How does blockchain work in practice?

At Modex, we took this challenge and we looked deeply into this matter. We noticed the technology’s benefits, we followed up with the technical developments in this direction and we also watched very closely how and where this technology can help enterprises and what businesses actually want from blockchain. 

First of all, I want to introduce the term blockchain engine. A blockchain engine is a software product, of course in the form of a blockchain infrastructure, designed to facilitate block data immutability, consensus, data synchronization, basically the full stack of functionalities and benefits I have explained earlier. There are several players on the market developing blockchain engines, each one with its pro & cons. 

When it comes to business software development, enterprise software development, we must not forget about a few important things: the need for structured data, fast data access mechanism with multiple indexes, reporting, and BI, so shortly said: DATABASES. One of the major problems with blockchain, apart from being hard to get (and costly at some point), was how to use it! How to make use of these benefits in existing software products, how to make it easier to adopt for developers, and how to combine it with database engines which are by far vital components of software products.

What is BCDB from a technical point of view?

Our challenge was to combine these two architectures (blockchain & databases) in an efficient way. In order to achieve that, we started from the traditional client-server architecture.

We separate the application server from the database, and we position our core between them. We also bring the blockchain client and the chain in the picture, in such a way that our core becomes the middle piece between all these parts. The application server will always have the possibility to access directly the database, to execute reports, or to interrogate data, but doing this via Modex BCDB, will enable a full set of benefits such as data immutability, data reconstruction, integrity checks, and many others, guaranteeing the total protection of the valuable or sensitive information. 

The BCDB product allows you to store data encrypted out of the box, no matter what engine is installed under the hood, and no matter if the installed database engine supports encryption or not. Furthermore, an architect can choose what data should be stored in an encrypted format and what data can be stored in plaintext. 

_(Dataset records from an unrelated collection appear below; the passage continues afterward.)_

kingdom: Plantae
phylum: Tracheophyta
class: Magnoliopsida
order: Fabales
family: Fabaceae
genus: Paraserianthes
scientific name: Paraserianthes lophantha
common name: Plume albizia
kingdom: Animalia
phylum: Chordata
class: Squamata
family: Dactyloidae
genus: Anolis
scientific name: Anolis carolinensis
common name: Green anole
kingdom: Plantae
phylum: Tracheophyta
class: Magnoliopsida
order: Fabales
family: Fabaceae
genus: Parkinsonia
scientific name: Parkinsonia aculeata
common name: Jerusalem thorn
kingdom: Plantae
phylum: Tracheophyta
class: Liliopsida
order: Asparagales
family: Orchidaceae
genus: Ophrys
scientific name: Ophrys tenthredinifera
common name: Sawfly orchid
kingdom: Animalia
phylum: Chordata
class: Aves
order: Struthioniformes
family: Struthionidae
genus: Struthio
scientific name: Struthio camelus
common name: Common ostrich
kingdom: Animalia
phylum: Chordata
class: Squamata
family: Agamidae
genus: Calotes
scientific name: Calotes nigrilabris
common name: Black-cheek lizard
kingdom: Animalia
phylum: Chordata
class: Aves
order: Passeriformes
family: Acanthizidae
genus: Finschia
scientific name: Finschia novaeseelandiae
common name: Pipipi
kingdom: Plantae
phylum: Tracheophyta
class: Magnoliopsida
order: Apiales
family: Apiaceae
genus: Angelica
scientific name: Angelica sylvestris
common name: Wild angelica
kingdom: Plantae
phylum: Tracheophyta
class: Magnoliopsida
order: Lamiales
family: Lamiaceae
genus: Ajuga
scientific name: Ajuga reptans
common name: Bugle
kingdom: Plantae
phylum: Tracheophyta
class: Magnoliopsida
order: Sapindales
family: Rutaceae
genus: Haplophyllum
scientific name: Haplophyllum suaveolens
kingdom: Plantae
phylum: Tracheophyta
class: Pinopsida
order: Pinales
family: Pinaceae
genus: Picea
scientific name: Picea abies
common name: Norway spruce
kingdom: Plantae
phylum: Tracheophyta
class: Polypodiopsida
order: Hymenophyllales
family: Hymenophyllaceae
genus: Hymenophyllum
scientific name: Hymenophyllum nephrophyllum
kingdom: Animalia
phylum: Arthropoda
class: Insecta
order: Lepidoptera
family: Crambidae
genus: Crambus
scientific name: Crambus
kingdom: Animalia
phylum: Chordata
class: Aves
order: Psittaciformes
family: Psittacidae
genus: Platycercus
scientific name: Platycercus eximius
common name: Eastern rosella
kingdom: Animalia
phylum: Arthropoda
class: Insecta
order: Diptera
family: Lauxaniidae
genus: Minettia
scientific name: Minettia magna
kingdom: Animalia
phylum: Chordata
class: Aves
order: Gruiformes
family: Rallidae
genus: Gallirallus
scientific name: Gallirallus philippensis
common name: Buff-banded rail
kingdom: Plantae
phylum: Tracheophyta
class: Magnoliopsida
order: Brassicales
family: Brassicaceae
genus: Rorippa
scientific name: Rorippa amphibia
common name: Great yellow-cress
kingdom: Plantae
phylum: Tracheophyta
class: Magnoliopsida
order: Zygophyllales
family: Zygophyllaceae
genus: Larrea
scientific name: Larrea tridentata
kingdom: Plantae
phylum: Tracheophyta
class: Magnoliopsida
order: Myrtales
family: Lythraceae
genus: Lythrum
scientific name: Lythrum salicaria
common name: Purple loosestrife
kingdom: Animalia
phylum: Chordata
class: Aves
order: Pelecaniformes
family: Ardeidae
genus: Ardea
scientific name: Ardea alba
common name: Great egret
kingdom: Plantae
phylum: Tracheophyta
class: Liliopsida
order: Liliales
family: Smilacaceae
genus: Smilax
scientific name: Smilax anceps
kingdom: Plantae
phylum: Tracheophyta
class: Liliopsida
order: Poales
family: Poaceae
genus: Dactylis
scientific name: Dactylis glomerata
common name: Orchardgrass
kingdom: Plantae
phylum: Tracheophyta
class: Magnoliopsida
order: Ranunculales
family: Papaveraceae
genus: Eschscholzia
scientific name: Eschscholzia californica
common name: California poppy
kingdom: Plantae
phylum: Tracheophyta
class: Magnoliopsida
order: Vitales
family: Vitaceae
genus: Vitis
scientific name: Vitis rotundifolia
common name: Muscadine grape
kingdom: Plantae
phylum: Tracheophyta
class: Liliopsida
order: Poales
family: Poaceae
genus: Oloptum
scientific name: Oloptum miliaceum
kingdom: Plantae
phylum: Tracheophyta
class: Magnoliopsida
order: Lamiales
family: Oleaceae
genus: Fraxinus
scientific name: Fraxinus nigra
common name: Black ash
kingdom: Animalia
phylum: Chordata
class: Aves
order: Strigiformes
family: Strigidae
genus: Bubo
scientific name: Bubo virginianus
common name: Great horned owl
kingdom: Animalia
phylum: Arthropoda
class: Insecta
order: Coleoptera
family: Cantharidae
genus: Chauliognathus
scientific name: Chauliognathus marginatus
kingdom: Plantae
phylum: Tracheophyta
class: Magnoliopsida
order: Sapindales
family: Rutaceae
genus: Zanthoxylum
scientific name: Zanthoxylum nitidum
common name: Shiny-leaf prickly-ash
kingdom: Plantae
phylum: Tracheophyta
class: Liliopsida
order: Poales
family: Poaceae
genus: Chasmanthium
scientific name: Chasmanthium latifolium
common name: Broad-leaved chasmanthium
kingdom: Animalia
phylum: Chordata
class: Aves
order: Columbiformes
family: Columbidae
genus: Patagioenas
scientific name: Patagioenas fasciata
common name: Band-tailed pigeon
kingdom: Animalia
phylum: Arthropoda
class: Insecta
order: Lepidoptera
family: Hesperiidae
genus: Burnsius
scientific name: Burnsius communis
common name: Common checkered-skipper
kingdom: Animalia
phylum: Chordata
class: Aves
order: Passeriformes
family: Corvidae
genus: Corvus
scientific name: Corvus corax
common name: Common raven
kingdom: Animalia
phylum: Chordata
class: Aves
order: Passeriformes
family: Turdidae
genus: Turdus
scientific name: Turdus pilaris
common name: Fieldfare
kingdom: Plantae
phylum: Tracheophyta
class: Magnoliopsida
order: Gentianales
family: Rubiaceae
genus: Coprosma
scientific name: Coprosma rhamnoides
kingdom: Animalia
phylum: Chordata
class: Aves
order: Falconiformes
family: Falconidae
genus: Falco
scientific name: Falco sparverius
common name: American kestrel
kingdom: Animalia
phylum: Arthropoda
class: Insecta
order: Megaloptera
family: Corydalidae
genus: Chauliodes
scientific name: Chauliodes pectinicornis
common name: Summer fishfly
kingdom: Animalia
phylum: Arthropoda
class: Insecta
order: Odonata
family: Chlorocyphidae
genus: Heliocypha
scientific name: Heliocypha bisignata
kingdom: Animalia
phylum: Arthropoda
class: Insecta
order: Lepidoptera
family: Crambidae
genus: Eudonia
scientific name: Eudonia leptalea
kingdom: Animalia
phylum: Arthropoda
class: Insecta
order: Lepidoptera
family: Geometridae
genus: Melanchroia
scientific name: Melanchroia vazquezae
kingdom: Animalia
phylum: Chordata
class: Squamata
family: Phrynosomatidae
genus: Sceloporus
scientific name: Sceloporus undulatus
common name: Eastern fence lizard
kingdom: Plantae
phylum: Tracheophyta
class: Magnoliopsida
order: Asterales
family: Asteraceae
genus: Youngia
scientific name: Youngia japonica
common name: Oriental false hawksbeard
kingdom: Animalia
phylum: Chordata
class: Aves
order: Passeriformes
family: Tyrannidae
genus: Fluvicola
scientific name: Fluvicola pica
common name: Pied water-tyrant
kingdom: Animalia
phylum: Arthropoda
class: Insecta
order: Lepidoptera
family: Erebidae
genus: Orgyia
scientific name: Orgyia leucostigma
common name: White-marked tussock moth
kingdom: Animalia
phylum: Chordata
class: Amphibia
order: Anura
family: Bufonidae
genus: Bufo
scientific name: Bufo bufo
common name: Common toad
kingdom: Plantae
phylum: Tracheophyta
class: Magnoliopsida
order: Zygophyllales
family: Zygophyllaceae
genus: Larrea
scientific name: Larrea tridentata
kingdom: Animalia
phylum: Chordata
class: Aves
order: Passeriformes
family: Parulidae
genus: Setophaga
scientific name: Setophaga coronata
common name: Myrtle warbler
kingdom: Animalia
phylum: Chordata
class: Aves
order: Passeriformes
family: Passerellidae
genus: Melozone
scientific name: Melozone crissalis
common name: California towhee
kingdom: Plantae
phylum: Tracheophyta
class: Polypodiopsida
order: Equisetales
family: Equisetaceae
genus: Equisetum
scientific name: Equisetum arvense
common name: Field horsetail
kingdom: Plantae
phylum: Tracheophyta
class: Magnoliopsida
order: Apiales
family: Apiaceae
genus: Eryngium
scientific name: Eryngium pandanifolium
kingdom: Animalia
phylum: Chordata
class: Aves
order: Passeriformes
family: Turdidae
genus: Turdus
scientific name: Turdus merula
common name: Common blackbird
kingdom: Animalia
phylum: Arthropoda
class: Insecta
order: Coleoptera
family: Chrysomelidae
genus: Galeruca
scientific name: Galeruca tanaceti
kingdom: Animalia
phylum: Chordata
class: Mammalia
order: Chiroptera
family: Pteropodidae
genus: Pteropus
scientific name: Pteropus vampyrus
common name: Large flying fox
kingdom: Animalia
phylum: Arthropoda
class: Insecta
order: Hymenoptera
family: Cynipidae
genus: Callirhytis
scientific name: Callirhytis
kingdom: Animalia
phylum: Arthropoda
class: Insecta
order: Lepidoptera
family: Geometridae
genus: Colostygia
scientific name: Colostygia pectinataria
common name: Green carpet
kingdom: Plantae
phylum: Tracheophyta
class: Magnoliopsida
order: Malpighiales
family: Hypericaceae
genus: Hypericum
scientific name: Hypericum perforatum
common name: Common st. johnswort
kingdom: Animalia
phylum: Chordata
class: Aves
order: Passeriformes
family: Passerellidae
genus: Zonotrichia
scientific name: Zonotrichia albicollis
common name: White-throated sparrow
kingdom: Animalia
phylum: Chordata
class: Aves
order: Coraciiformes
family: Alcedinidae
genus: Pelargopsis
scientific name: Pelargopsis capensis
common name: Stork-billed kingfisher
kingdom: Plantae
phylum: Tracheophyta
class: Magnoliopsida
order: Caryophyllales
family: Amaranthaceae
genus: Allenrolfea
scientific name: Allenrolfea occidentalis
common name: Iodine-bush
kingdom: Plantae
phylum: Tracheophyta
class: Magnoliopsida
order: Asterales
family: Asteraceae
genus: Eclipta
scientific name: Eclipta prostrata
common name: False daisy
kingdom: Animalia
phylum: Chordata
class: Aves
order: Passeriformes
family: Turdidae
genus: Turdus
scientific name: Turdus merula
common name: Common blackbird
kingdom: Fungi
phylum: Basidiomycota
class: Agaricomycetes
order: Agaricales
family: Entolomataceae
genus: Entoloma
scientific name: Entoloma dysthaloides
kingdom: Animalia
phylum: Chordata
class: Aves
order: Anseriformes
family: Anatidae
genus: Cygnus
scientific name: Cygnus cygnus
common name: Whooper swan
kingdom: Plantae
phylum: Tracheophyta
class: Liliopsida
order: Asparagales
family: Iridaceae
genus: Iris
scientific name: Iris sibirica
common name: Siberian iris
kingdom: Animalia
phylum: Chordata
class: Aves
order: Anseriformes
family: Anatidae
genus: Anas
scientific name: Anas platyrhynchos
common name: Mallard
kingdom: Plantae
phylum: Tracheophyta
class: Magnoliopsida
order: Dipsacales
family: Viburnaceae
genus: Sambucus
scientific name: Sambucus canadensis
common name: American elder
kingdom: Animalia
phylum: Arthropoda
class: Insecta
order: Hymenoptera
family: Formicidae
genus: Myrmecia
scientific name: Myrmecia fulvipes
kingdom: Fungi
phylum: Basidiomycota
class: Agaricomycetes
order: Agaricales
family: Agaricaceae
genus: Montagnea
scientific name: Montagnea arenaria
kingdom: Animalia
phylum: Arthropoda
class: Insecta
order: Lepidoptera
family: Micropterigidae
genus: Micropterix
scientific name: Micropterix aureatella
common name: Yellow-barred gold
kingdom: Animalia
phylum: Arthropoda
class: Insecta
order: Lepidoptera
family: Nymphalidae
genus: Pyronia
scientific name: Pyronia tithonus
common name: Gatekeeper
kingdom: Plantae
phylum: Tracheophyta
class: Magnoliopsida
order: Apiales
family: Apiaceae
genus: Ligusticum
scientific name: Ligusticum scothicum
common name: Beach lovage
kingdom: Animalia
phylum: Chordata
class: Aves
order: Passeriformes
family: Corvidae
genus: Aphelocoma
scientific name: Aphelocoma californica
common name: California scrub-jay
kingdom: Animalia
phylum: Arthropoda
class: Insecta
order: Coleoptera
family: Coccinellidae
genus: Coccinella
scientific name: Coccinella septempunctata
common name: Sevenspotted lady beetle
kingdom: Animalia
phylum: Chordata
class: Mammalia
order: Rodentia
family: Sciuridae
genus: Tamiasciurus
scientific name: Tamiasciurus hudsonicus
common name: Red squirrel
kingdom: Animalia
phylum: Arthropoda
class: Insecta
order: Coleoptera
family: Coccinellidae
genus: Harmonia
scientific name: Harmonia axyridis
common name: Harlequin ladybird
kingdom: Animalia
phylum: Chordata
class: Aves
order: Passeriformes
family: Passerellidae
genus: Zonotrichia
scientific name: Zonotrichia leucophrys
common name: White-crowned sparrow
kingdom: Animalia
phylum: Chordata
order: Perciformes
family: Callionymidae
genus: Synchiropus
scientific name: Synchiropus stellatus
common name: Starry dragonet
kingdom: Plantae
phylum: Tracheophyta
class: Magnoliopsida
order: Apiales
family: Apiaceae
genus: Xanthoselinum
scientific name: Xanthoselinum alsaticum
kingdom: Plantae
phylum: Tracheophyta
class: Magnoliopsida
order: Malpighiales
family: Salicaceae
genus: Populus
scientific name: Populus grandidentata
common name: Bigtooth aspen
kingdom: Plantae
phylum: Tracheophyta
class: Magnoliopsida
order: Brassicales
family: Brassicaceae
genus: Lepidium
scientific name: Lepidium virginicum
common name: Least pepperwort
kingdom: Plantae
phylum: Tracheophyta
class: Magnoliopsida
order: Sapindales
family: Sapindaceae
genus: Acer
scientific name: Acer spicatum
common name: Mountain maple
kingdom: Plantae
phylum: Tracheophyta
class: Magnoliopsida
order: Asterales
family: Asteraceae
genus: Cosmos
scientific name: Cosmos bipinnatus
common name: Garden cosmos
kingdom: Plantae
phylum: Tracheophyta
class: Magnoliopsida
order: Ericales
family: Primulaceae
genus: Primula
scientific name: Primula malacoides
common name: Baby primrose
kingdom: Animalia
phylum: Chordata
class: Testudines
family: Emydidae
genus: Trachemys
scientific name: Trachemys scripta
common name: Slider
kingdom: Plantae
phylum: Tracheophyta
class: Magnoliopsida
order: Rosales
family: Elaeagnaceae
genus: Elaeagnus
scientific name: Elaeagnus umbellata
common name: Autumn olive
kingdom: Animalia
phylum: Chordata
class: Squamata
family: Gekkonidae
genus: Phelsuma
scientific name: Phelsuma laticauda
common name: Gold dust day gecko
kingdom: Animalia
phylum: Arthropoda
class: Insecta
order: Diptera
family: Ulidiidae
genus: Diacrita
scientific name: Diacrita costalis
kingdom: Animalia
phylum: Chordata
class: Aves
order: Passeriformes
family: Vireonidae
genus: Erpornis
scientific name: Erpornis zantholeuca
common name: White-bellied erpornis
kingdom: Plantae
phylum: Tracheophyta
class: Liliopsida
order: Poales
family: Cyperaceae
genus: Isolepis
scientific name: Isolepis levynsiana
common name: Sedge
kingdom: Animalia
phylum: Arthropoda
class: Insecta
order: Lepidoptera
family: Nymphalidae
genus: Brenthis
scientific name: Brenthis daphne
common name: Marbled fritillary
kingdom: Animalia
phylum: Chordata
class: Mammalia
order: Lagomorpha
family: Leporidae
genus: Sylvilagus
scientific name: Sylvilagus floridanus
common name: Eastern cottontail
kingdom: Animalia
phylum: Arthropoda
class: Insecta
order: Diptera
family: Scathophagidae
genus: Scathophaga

The permission mechanism of Modex Blockchain Database, which includes data sharing,  also benefits the data owner. Each party inserting records will have the possibility to specify record visibility in the system, public records will be seen by everyone, protected records will be seen by everyone but will only be visible based on permissions granted by the owner, and of course, private records are available for the data owner only. Also, BCDB will reconstruct the information automatically but it will also offer the option to perform the reconstruction manually, based on configuration, especially because these kinds of frauds might require detailed forensics.

So is blockchain the answer for every project?

The answer is NO.

This technology does not apply to all software products, it can be technically adopted anywhere – however.  for some solutions, it just does not make sense. 

Nonetheless, it’s important to recognise that Blockchain is all about trust and it is up to us whether we choose to embrace a transparent future – not just developers, it is up to all of us, business leaders included, to decide if we want to look at a future where software products are actually designed with people’s interests and data privacy in mind.